Written request:
Reproduce every line of the records below without the pictures, multiplying each dot coordinate that gives the point's place in the second view by 2.35 and rounding to the nearest whole number, with halves rounded up. Keep the pose values and the first-view dot coordinates unchanged.

Information given:

━━━━━━━━

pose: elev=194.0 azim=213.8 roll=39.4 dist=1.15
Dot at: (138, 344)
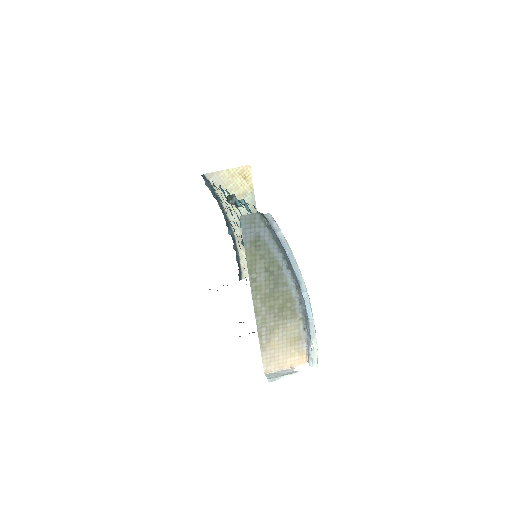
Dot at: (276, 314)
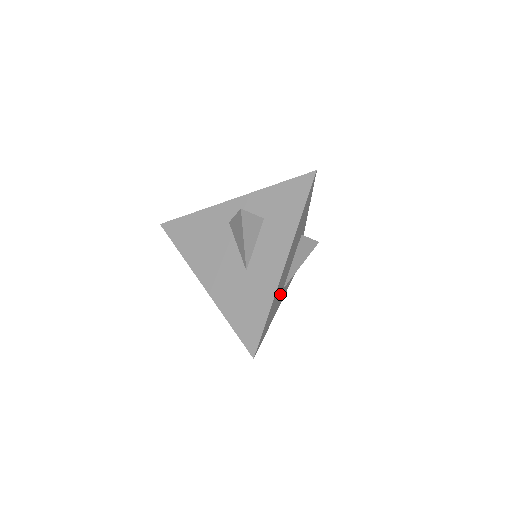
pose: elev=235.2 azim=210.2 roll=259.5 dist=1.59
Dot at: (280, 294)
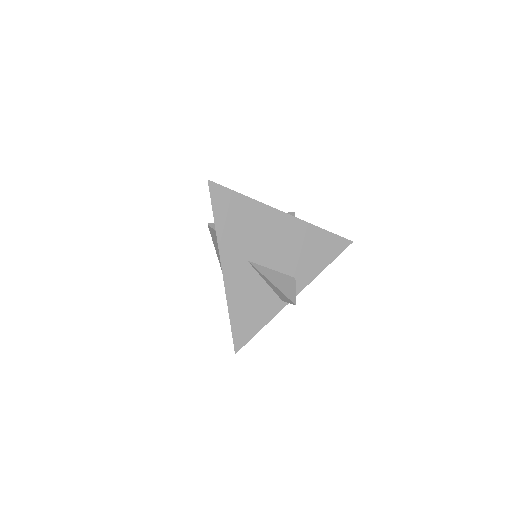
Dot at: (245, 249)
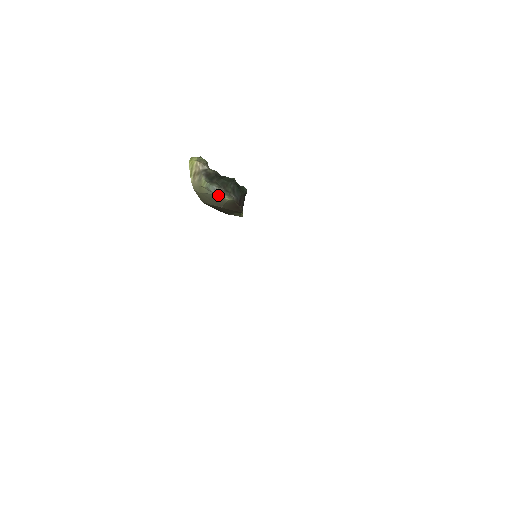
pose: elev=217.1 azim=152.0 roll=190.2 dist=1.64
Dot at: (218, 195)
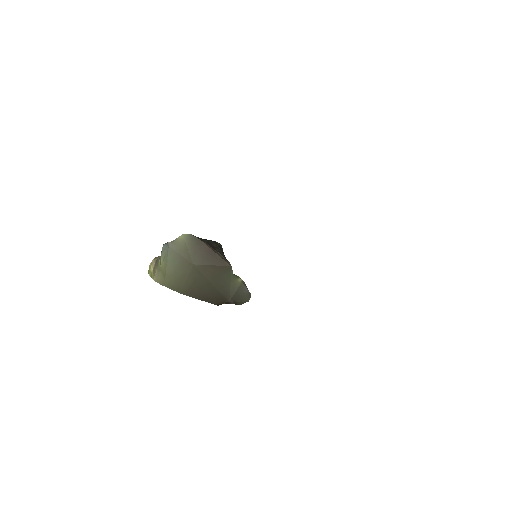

━━━━━━━━

Solution to this exercise:
pose: elev=194.0 azim=213.8 roll=39.4 dist=1.15
Dot at: (138, 344)
Dot at: (649, 738)
pose: elev=235.2 azim=210.2 roll=259.5 dist=1.59
Dot at: (280, 294)
Dot at: (576, 585)
pose: elev=217.1 azim=152.0 roll=190.2 dist=1.64
Dot at: (218, 195)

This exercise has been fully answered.